Cooling Off Period U/s. 13B(2) Of Hindu Marriage Act Is Directory - SC Waives The 6 Months Period
A two-judge Bench of Justice Indira Banerjee and Justice JK Maheshwari has held that the cooling-off period under section 13B (2) of the Hindu Marriage Act is directory in nature and not mandatory. The Supreme Court in this context, further held -
"The statutory waiting period of at least six months mentioned in Section 13B (2) of the Hindu Marriage Act was not mandatory but directory and that it would be open to the Court to exercise its discretion to waive the requirement of Section 13B(2), having regard to the facts and circumstances of the case, if there was no possibility of reconciliation between the spouses, and the waiting period would serve no purpose except to prolong their agony."
Advocate Mr. Vikram Hegde appeared for the Appellant before the Supreme Court.
The Apex Court was hearing an appeal against an order passed by the Punjab and Haryana High Court which had dismissed the civil revisional application filed by the Appellant-Husband against an order of the Family Court, Hisar which disallowed the waiving of the cooling period. The Bench before quashing the order observed -
"The object of Section 13B (2) read with Section 14 is to save the institution of marriage, by preventing hasty dissolution of marriage. It is often said that "time is the best healer". With the passage of time, tempers cool down and anger dissipates". But in the present case "Even after over 14 months of separation, the parties still want to go ahead with the divorce. No useful purpose would be served by making the parties wait, except to prolong their agony".
In this case, the Appellant, an IPS officer married the respondent, an IFS officer on 10th September 2020. But due to irreconcilable differences, they separated on 13th September, 3 days after the marriage.
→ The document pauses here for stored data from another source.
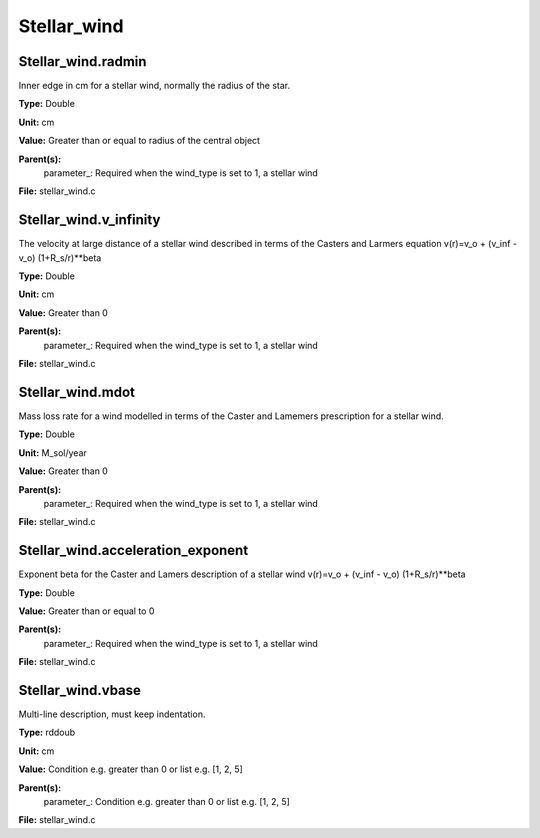 
============
Stellar_wind
============

Stellar_wind.radmin
===================
Inner edge in cm for a stellar wind, normally the
radius of the star.

**Type:** Double

**Unit:** cm

**Value:** Greater than or equal to radius of the central object

**Parent(s):**
  parameter_: Required when the wind_type is set to 1, a stellar wind


**File:** stellar_wind.c


Stellar_wind.v_infinity
=======================
The velocity at large distance of a stellar wind described in terms
of the Casters and Larmers equation
v(r)=v_o + (v_inf - v_o) (1+R_s/r)**beta

**Type:** Double

**Unit:** cm

**Value:** Greater than 0

**Parent(s):**
  parameter_: Required when the wind_type is set to 1, a stellar wind


**File:** stellar_wind.c


Stellar_wind.mdot
=================
Mass loss rate for a wind modelled in terms of the
Caster and Lamemers prescription for a stellar wind.

**Type:** Double

**Unit:** M_sol/year

**Value:** Greater than 0

**Parent(s):**
  parameter_: Required when the wind_type is set to 1, a stellar wind


**File:** stellar_wind.c


Stellar_wind.acceleration_exponent
==================================
Exponent beta for the Caster and Lamers description of a stellar wind
v(r)=v_o + (v_inf - v_o) (1+R_s/r)**beta

**Type:** Double

**Value:** Greater than or equal to 0

**Parent(s):**
  parameter_: Required when the wind_type is set to 1, a stellar wind


**File:** stellar_wind.c


Stellar_wind.vbase
==================
Multi-line description, must keep indentation.

**Type:** rddoub

**Unit:** cm

**Value:** Condition e.g. greater than 0 or list e.g. [1, 2, 5]

**Parent(s):**
  parameter_: Condition e.g. greater than 0 or list e.g. [1, 2, 5]


**File:** stellar_wind.c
On 30th September 2021 after a period of one year of living separately, the Appellant and Respondent moved a petition in family court, Hisar to obtain a decree of divorce by mutual consent. The Family Court dismissed the petition by relying on Amardeep Singh v Harveen Kaur 2017 (4) RCR Civil (608) to assert that the present case doesn't satisfy the condition of completing the statutory period of one year mentioned in 13B (1) of the Hindu Marriage Act before moving to the court for first motion. The High Court also reasoned that 1 ½ year must have elapsed before moving to the Court. Aggrieved by the said order the appellant moved to the Supreme Court.
The Apex Court while referring to the Hindu Marriage Act observed, "The provisions of the Hindu Marriage Act evince inherent respect for the institution of marriage, which contemplates the sacramental union of a man and a woman for life. However, there may be circumstances in which it may not reasonably be possible for the parties to the marriage to live together as husband and wife."
Relevance of Section 13B
The Court in this context gave the following observations -
"Section 13B incorporated in the Hindu Marriage Act with effect from 27.5.1976, which provides for divorce by mutual consent, is not intended to weaken the institution of marriage. Section 13B puts an end to collusive divorce proceedings between spouses, often undefended, but time-consuming by reason of a rigmarole of procedures. Section 13B also enables the parties to a marriage to avoid and/or shorten unnecessary acrimonious litigation, where the marriage may have irretrievably broken down and both the spouses may have mutually decided to part."
"But for Section 13B, the defendant spouse would often be constrained to defend the litigation, not to save the marriage, but only to refute prejudicial allegations, which if accepted by Court, might adversely affect the defendant spouse."
The Court further noted that the cooling-off period as provided under Section 13(B)(2) of the Act is for the parties to decide whether they to want to resolve their differences amicably or go ahead with the divorce.
"Where there is a chance of reconciliation, however slight, the cooling period of six months from the date of filing of the divorce petition should be enforced. However, if there is no possibility of reconciliation, it would be meaningless to prolong the agony of the parties to the marriage. Thus, if the marriage has broken down irretrievably, the spouses have been living apart for a long time, but not been able to reconcile their differences and have mutually decided to part, it is better to end the marriage, to enable both the spouses to move on with the life," the Bench opined.
The Court additionally observed, "In this case, the parties are both well-educated and highly placed government officers. They have been married for about 15 months. The marriage was a non-starter. Admittedly, the parties lived together only for three days, after which they have separated on account of irreconcilable differences. The parties have lived apart for the entire period of their marriage except for three days. It is jointly stated by the parties that efforts at reconciliation have failed. The parties are unwilling to live together as husband and wife. Even after over 14 months of separation, the parties still want to go ahead with the divorce. No useful purpose would be served by making the parties wait, except to prolong their agony."
In the light of these observations, the Court allowed the appeal and set aside and quashed the impugned order of the High Court.